Toulouse barbare

Roman policier dont l’action se passe à Toulouse. Descente dans l’enfer du téléphone rose et des vidéos pornos avec le détective Aymeric Mercader, qui part à la recherche de la jeune Victoria, tombée entre les griffes des vendeurs de sexe et qui a disparue. Il est accompagné de son adjoint, qui n’est pas sans rappeler fortement un certain Berrurier. (Je ne suis pas un spécialiste du genre, mais je connais mes classiques !)

Seule particularité marquante de ce livre : la typographie des dialogues, ou plutôt l’absence de typographie. Ni guillemets, ni tirets, ni même retour à la ligne, les échanges entre les personnages sont débités d’une traite, ce qui ne les rend pas très aisés à aborder. Ça donne quelque chose comme ça :

Il m’a demandé comment j’avais trouvé ce bouquin. Moi, les polars, vous savez, je lui ai répondu, c’est pas mon truc. Je les trouve en général assez ennuyeux. Mais alors pourquoi vous avez lu celui-ci, il a demandé ? J’ai expliqué que c’était un cadeau d’une amie, que sans ça je ne l’aurais sans doute pas acheté mais que je ne regrettais pas de l’avoir lu. Ça vous a quand même plu, alors ? Je me suis laissé emporter par l’histoire et surtout par le style de l’auteur. C’est un style très dynamique, savez-vous, très énergique, même. Il y a d’un bout à l’autre un rythme soutenu qui ne laisse pas au lecteur le temps de s’endormir.

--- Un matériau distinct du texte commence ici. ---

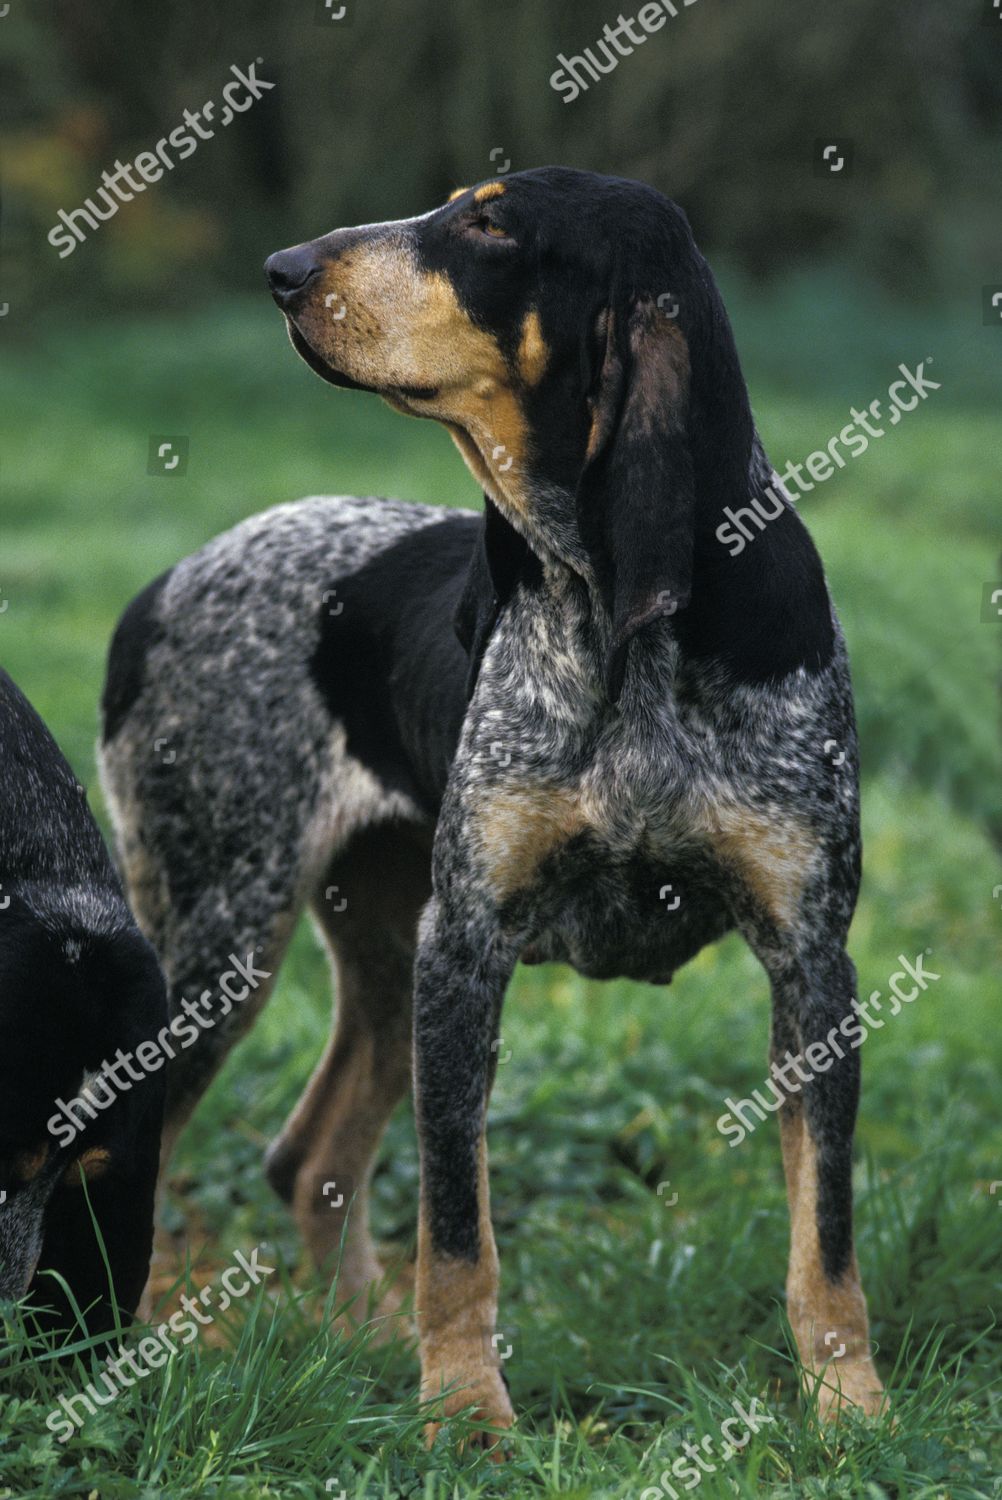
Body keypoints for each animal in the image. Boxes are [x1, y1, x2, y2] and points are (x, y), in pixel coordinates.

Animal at [99, 167, 882, 1440]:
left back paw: (358, 1343)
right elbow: (458, 1231)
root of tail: (160, 585)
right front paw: (466, 1415)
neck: (623, 623)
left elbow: (827, 1234)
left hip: (372, 955)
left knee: (306, 1156)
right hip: (224, 947)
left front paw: (848, 1405)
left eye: (490, 223)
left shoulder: (813, 962)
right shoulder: (466, 950)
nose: (280, 269)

Pas facile, hein ? Mais on s’y fait. D’autre part, Francis Pornon connait vraiment Toulouse puisqu’il y vit et cela se sent. Il ne connait pas seulement la ville et ses rues, mais aussi son passé et les personnages qui en ont marqué l’Histoire. En prime, il nous gratifie de quelques réflexions fort intéressantes sur les choses de la vie, ce qui donne un peu plus de crédibilité à son personnage, inspiré des aventures de détectives en noir et blanc, avec une voix off qui est celle du héros.

Pas inoubliable, mais pas désagréable…


Après le piratage de mon site, il m’a été impossible de remettre les anciens commentaires sous une forme “normale”. Je les recopie simplement ici :

Ronchon, le 25/03/2012

Faut-il vraiment acheter des livres avec une typographie souvent absente et cautionner ainsi un mépris certain par l’auteur et l’éditeur du travail bien fait ?

Claude, le 25/03/2012 en réponse à Ronchon

Il ne s’agit pas là de mépris, mais d’un choix délibéré, une mise en page particulière. J’avoue que je n’en ai pas saisi la vraie raison, mais il doit y en avoir une.